Directions:
Copy every line of the records below verbatim, but leave the pictures out of your answer.

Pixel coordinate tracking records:

*** Block opens ***

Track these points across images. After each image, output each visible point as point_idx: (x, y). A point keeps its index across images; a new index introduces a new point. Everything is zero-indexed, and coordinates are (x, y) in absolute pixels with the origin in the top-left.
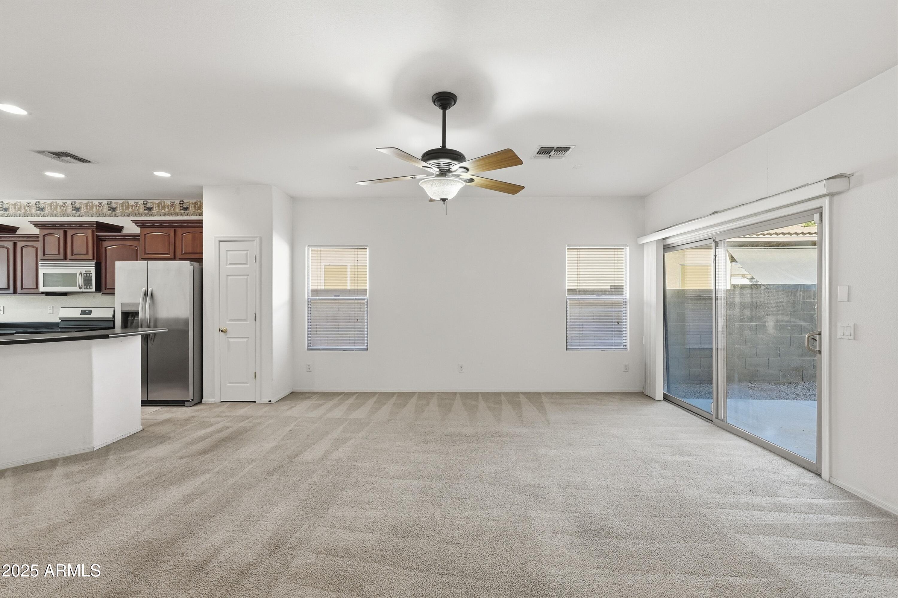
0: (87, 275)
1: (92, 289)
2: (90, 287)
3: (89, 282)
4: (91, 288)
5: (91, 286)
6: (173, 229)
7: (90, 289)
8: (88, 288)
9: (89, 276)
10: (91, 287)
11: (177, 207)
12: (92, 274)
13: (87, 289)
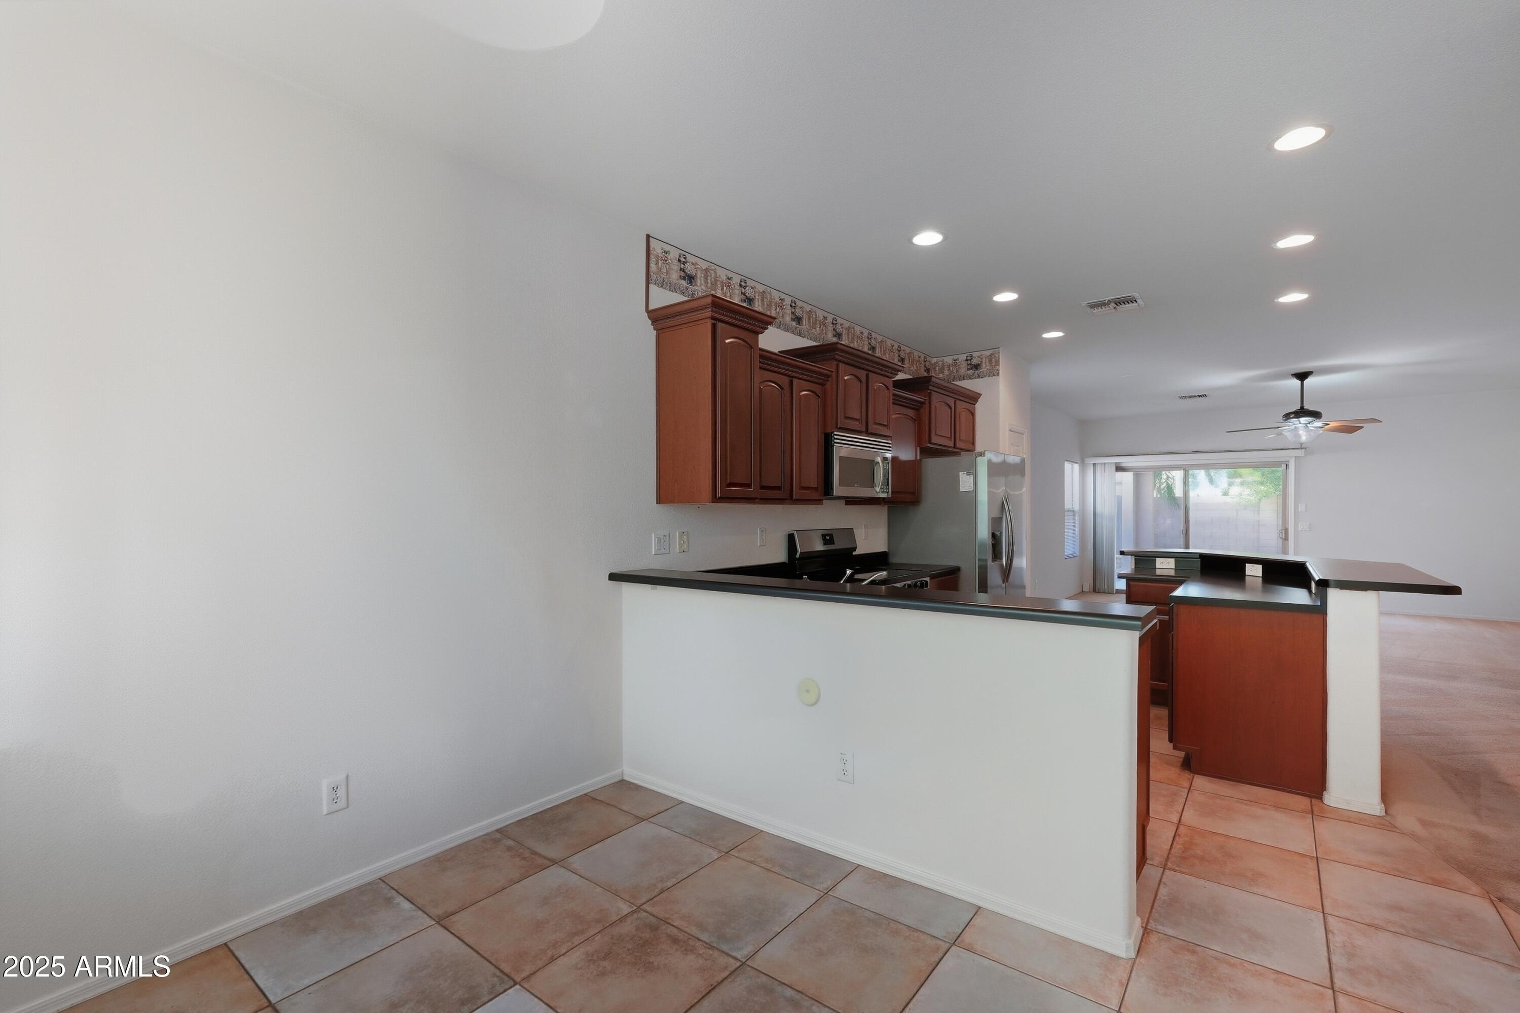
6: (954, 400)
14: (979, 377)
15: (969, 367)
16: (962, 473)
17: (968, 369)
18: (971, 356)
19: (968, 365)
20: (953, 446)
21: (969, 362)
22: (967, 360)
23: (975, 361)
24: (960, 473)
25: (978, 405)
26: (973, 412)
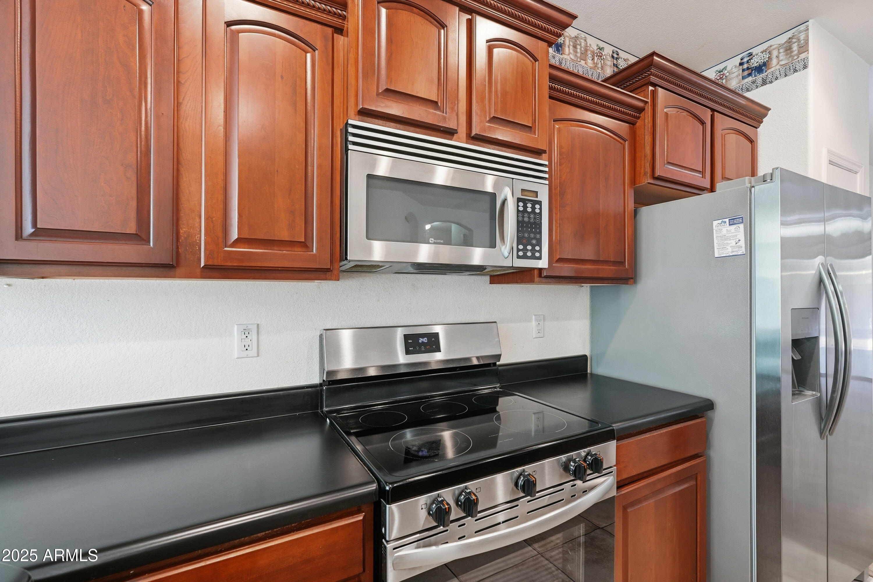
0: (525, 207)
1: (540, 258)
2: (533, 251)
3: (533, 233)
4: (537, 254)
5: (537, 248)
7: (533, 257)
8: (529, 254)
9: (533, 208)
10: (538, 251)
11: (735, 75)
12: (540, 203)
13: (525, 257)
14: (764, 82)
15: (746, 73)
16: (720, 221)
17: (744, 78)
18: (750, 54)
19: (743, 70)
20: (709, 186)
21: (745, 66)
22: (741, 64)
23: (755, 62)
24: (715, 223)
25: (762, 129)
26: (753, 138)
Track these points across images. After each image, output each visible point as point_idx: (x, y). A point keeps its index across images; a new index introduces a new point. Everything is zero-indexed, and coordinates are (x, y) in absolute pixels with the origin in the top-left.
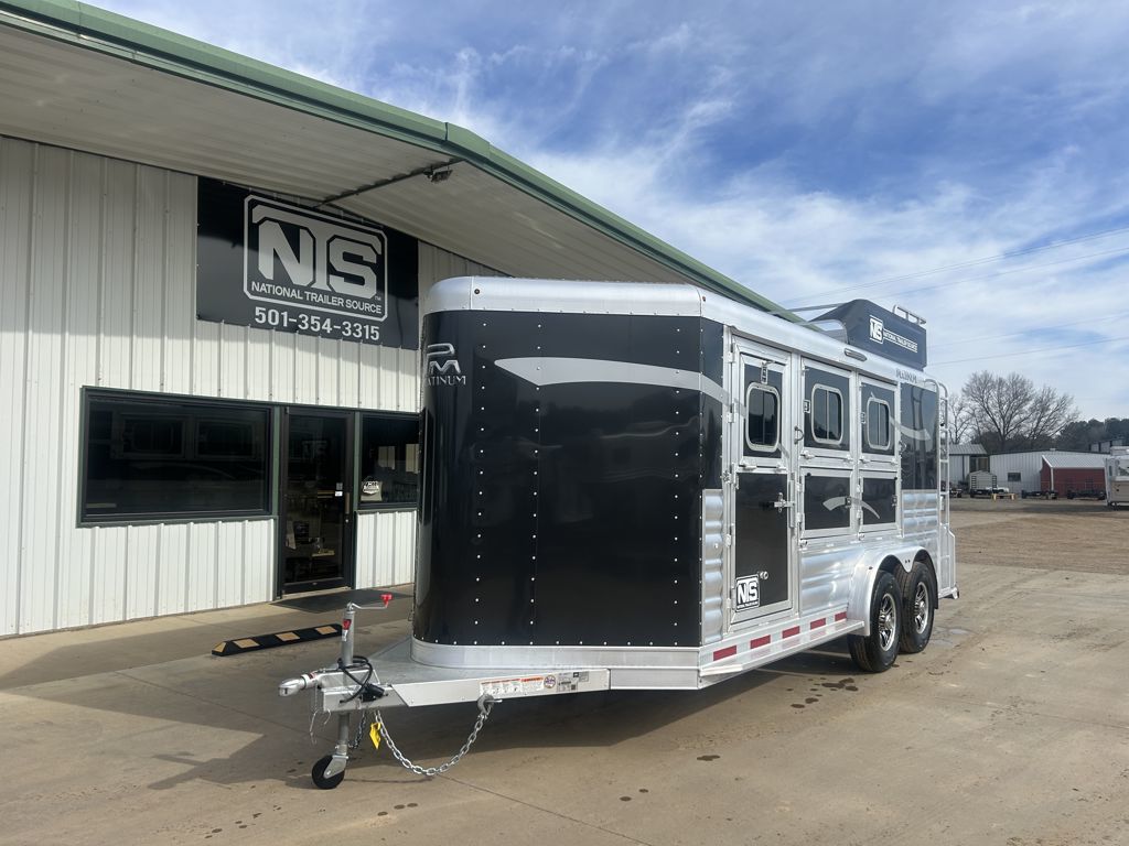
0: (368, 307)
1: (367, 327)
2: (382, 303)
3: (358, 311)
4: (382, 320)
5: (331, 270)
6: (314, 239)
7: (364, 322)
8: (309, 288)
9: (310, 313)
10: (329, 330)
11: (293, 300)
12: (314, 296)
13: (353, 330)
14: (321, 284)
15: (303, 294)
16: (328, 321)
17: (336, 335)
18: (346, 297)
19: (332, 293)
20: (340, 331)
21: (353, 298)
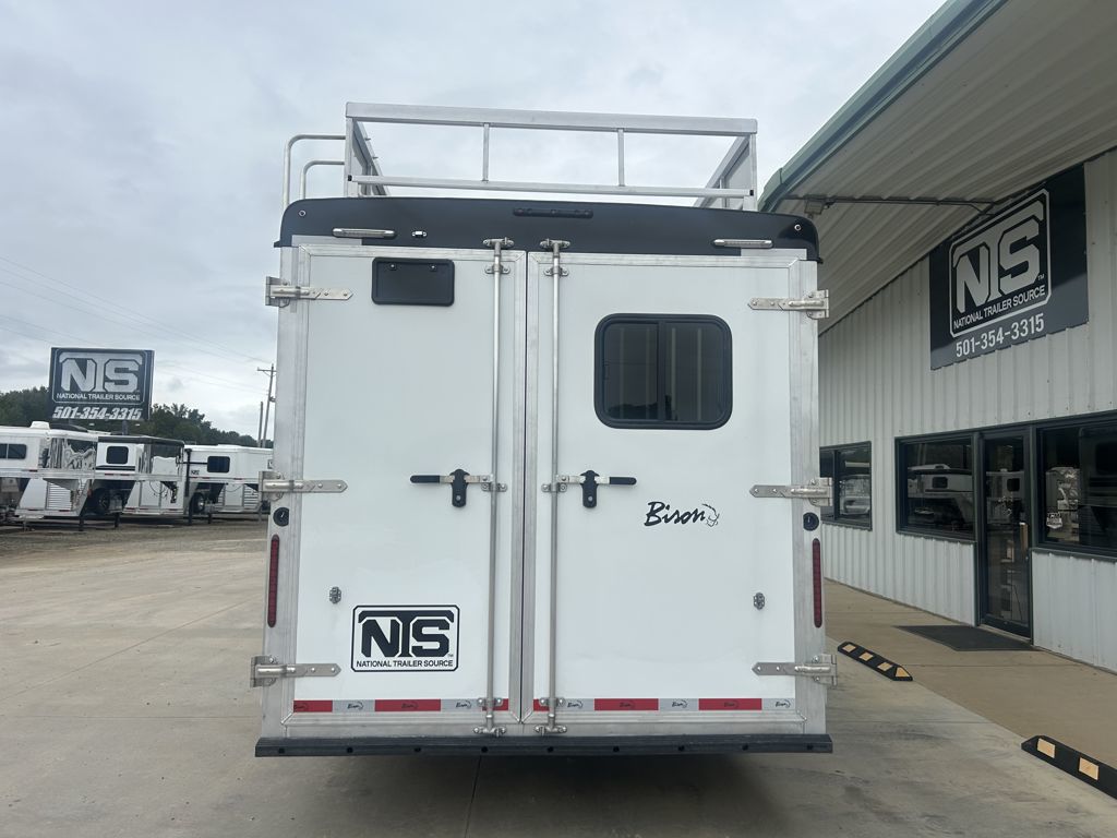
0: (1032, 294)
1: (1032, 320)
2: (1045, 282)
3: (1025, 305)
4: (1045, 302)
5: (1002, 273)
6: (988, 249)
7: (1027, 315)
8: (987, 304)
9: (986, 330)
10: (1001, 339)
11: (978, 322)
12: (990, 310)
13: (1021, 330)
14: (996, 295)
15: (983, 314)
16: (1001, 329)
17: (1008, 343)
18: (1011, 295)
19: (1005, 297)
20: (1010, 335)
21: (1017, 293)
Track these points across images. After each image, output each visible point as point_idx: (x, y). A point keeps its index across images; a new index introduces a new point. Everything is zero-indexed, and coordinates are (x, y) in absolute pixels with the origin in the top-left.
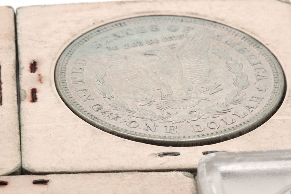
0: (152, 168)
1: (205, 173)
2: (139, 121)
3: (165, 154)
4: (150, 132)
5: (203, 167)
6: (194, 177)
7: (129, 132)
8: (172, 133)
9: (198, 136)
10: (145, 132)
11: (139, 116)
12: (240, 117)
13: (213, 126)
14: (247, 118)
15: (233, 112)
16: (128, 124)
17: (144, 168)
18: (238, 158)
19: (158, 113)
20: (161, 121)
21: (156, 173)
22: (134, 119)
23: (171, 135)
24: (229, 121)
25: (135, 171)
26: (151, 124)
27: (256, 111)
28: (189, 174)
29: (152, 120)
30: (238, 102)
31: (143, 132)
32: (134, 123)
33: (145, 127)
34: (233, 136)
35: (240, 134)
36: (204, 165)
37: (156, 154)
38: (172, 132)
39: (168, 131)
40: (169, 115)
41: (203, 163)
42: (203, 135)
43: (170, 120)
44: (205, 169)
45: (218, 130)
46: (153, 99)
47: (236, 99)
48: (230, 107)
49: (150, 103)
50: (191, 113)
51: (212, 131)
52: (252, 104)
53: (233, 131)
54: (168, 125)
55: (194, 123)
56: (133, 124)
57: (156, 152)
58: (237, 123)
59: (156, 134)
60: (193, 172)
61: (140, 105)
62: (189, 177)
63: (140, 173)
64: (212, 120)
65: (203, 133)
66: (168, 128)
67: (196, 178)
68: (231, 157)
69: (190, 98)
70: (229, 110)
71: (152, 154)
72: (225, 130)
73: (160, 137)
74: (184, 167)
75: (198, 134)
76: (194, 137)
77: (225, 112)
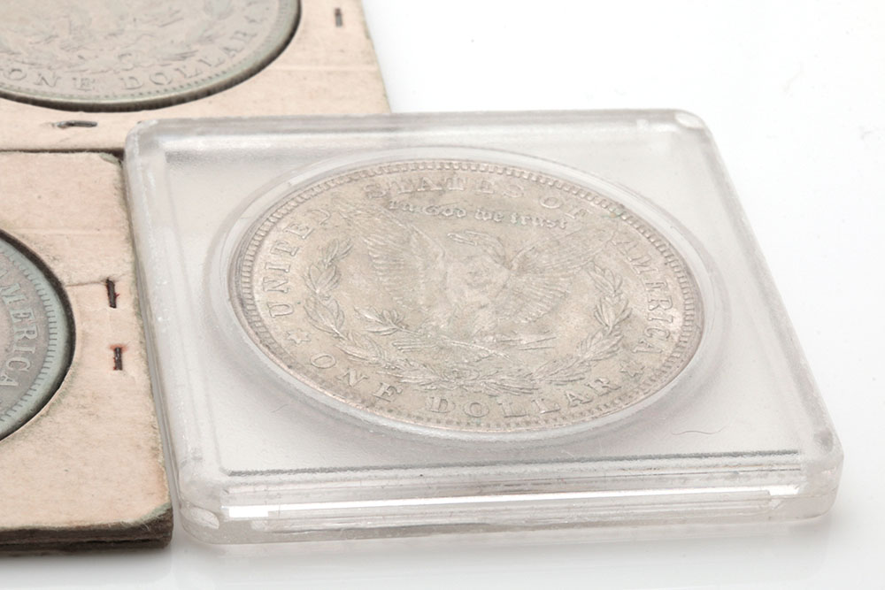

*** Block closes ***

Response:
Track these points across images. After each image, output each visible point as point_idx: (x, y). A point keeps its index across images; a new index introduces a new point. Everything is zero-indexed, and coordinates are (x, y) in absolute pixels with the origin in the top-left.
0: (87, 275)
1: (92, 289)
2: (90, 287)
3: (89, 282)
4: (91, 288)
5: (91, 286)
6: (173, 229)
7: (90, 289)
8: (88, 288)
9: (89, 276)
10: (91, 287)
11: (177, 207)
12: (92, 274)
13: (87, 289)
6: (954, 400)
14: (979, 377)
15: (969, 367)
16: (962, 473)
17: (968, 369)
18: (971, 356)
19: (968, 365)
20: (953, 446)
21: (969, 362)
22: (967, 360)
23: (975, 361)
24: (960, 473)
25: (978, 405)
26: (973, 412)
0: (525, 207)
1: (540, 258)
2: (533, 251)
3: (533, 233)
4: (537, 254)
5: (537, 248)
7: (533, 257)
8: (529, 254)
9: (533, 208)
10: (538, 251)
11: (735, 75)
12: (540, 203)
13: (525, 257)
14: (764, 82)
15: (746, 73)
16: (720, 221)
17: (744, 78)
18: (750, 54)
19: (743, 70)
20: (709, 186)
21: (745, 66)
22: (741, 64)
23: (755, 62)
24: (715, 223)
25: (762, 129)
26: (753, 138)
Track these points across images. After each image, output each visible point as point_idx: (x, y). A point keeps its index across images; a new index introduces a new point. Everything is zero-indexed, and coordinates are (x, y) in absolute pixels with the origin in the top-left.
0: (368, 307)
1: (367, 327)
2: (382, 303)
3: (358, 311)
4: (382, 320)
5: (331, 270)
6: (314, 239)
7: (364, 322)
8: (309, 288)
9: (310, 313)
10: (329, 330)
11: (293, 300)
12: (314, 296)
13: (353, 330)
14: (321, 284)
15: (303, 294)
16: (328, 321)
17: (336, 335)
18: (346, 297)
19: (332, 293)
20: (340, 331)
21: (353, 298)
0: (1032, 294)
1: (1032, 320)
2: (1045, 282)
3: (1025, 305)
4: (1045, 302)
5: (1002, 273)
6: (988, 249)
7: (1027, 315)
8: (987, 304)
9: (986, 330)
10: (1001, 339)
11: (978, 322)
12: (990, 310)
13: (1021, 330)
14: (996, 295)
15: (983, 314)
16: (1001, 329)
17: (1008, 343)
18: (1011, 295)
19: (1005, 297)
20: (1010, 335)
21: (1017, 293)
Track these points across images. After each image, output each visible point as point_idx: (x, y). A point keeps its index across images; a new index introduces a new point. Everything is zero-indexed, and coordinates are (x, y) in absolute pixels with the origin in the top-left.
0: (152, 168)
1: (205, 173)
2: (139, 121)
3: (165, 154)
4: (150, 132)
5: (203, 167)
6: (194, 177)
7: (129, 132)
8: (172, 133)
9: (198, 136)
10: (145, 132)
11: (139, 116)
12: (240, 117)
13: (213, 126)
14: (247, 118)
15: (233, 112)
16: (128, 124)
17: (144, 168)
18: (238, 158)
19: (158, 113)
20: (161, 121)
21: (156, 173)
22: (134, 119)
23: (171, 135)
24: (229, 121)
25: (135, 171)
26: (151, 124)
27: (256, 111)
28: (189, 174)
29: (152, 120)
30: (238, 102)
31: (143, 132)
32: (134, 123)
33: (145, 127)
34: (233, 136)
35: (240, 134)
36: (204, 165)
37: (156, 154)
38: (172, 132)
39: (168, 131)
40: (169, 115)
41: (203, 163)
42: (203, 135)
43: (170, 120)
44: (205, 169)
45: (218, 130)
46: (153, 99)
47: (236, 99)
48: (230, 107)
49: (150, 103)
50: (191, 113)
51: (212, 131)
52: (252, 104)
53: (233, 131)
54: (168, 125)
55: (194, 123)
56: (133, 124)
57: (156, 152)
58: (237, 123)
59: (156, 134)
60: (193, 172)
61: (140, 105)
62: (189, 177)
63: (140, 173)
64: (212, 120)
65: (203, 133)
66: (168, 128)
67: (196, 178)
68: (231, 157)
69: (190, 98)
70: (229, 110)
71: (152, 154)
72: (225, 130)
73: (160, 137)
74: (184, 167)
75: (198, 134)
76: (194, 137)
77: (225, 112)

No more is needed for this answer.